Romano Prodi dialoga con La Repubblica a tutto campo. Parla di crisi del debito, della Merkel e di Sarkò a cui non lesina critiche, di quanto è stato bravo quando governava ma soprattutto dell'euro. Mortadella si dilunga parlando della moneta unica che ha inseguito con tutte le sue forze, fino a che l'Italia è riuscita ad ottenerla. Il grande artefice dell'ingresso del Belpaese nel circuito ormai quasi putrefatto dell'euro, però, a distanza di un decennio ci viene a spiegare che, no, le cose andavano fatte diversamente.
La confessione - Prodi spiega: "Una moneta comune va difesa con strumenti comuni. Occorre che la Bce sia autorizzata a fare il proprio lavoro, come lo fa la Fed (Federal Reserve, la banca centrale degli Stati Unti, ndr). E occorre che gli eurobond - aggiunge -, garantiti dall'oro delle banche centrali nazionali, consentano non solo di difendere il debito, ma anche di rilanciare gli investimenti, come hanno fatto Cina e Usa nel momento del bisogno". Passi per gli eurobond difficilmente ipotizzabili agli albori dell'euro, ma com'è che adesso il Professore di Bologna ci viene a dire che serviva ben altra regolamentazione per garantire la stabilità (oggi sarebbe meglio dire la sopravvivenza) della moneta unica? Non poteva pensarci prima, quando il Vecchio Continente e con lui l'Italia da lui governata si imbarcavano in un avventura che a breve potrebbe rivelarsi suicida?

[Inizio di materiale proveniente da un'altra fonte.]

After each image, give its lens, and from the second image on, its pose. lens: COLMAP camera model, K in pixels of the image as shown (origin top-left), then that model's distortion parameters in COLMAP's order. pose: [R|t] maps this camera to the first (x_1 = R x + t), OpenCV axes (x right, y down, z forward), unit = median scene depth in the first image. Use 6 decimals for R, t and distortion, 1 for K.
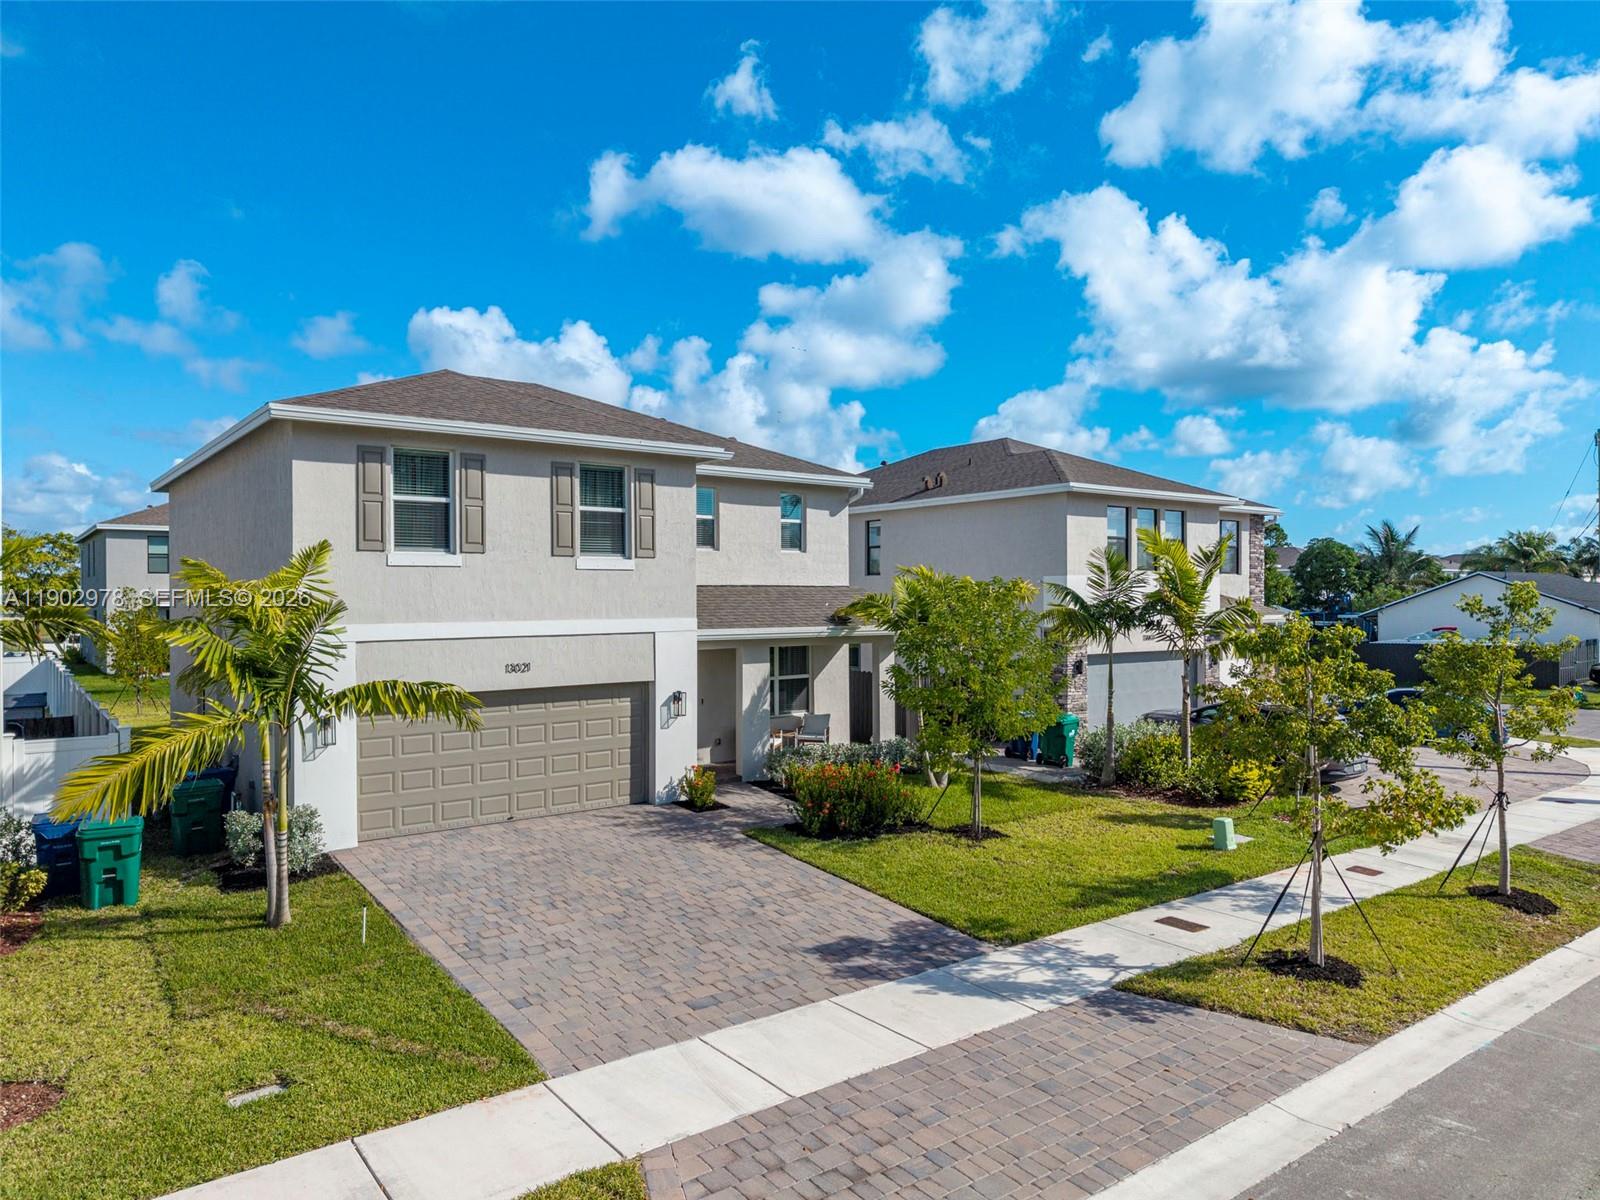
lens RADIAL K [[1076.0, 0, 771.2], [0, 1076.0, 603.4], [0, 0, 1]] dist [0.029963, -0.028364]
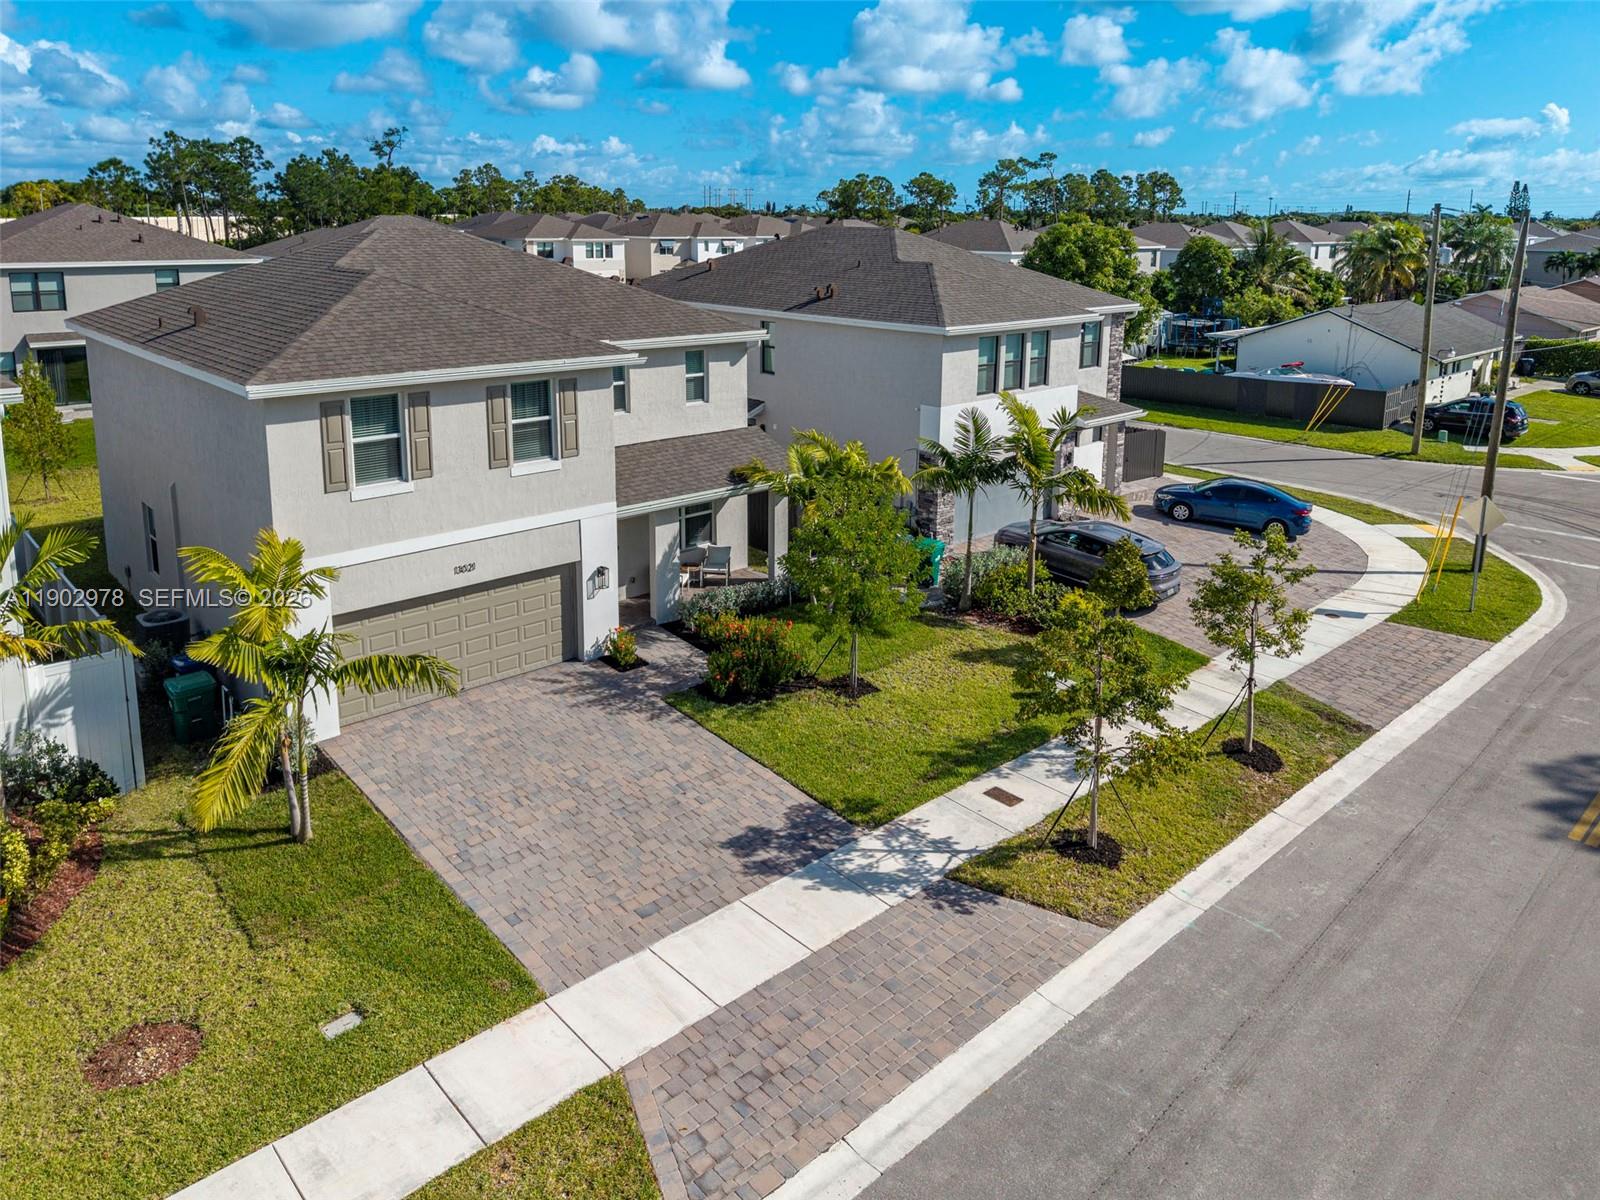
lens RADIAL K [[1133.8, 0, 757.3], [0, 1133.8, 421.4], [0, 0, 1]] dist [0.012705, -0.005888]
pose [[0.995961, -0.013472, 0.088770, -0.036703], [-0.001498, 0.986048, 0.166454, -0.386701], [-0.089774, -0.165915, 0.982045, -0.257132]]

"Un progetto incompiuto" - Prodi prende poi atto del fallimento comunitario e aggunge: "Diciamo che siamo di fronte alla necessità di una rifondazione. Dobbiamo prendere atto dell'incompiutezza di quel progetto e portarlo a termine. Del resto anche allora lo andavo dicendo che non si poteva avere una politica monetaria unica senza una politica economica comune. Ma la reazione, di Kohl come di Chirac, fu netta: è meglio rinviare la fase due". Insomma Prodi lo aveva detto ai suoi colleghi che il sistema non avrebbe potuto funzionare, ma ci ha ugualmente condotto dritti dritti verso l'abbraccio asfissiante dell'euro. L'ex premier prosegue sottolinando come "l'Europa è cambiata. E' cominciata l'era della Grande Paura. Paura della globalizzazione. Paura della Cina. Paura del futuro. E la Germania si è fatta paladina di queste paure. Così tutto il processo si è rallentato. E quando è arrivata la tempesta non solo mancavano gli strumenti per affrontarla, ma anche la voglia di uscire dai porticcioli protetti dagli egoismi nazionali".
Badilate su Merkel e Sarkò - Prodi sposta così il mirino e riconosce i demeriti dell'attuale asse franco-tedesco, che sotto la folle guida imposta da Berlino sta conducendo l'Europa verso il tracollo. Prodi spiega che i tanti errori della coppia Angela-Nicolas non sono evitabili "se governano in base ai sondaggi di opinione". Quindi l'autocelebrazione del Mortadella. "Io l'ho fatto: dalle carceri, alla politica di cittadinanza, all'immigrazione. E ne ho pagato il prezzo. Ma non ho rimpianti". Quindi ancora badilate sulla Francia, che "ha voluto contenere da sola la Germania senza averne il peso. Questo direttorio a due - sentenzia Prodi - ha rovinato l'Europa, perché in realtà a comandare è solo la Germania. E Berlino insegue solo il suo interesse immediato" anche se "per la Germania l'uscita dall'euro sarebbe una tragedia mai vista".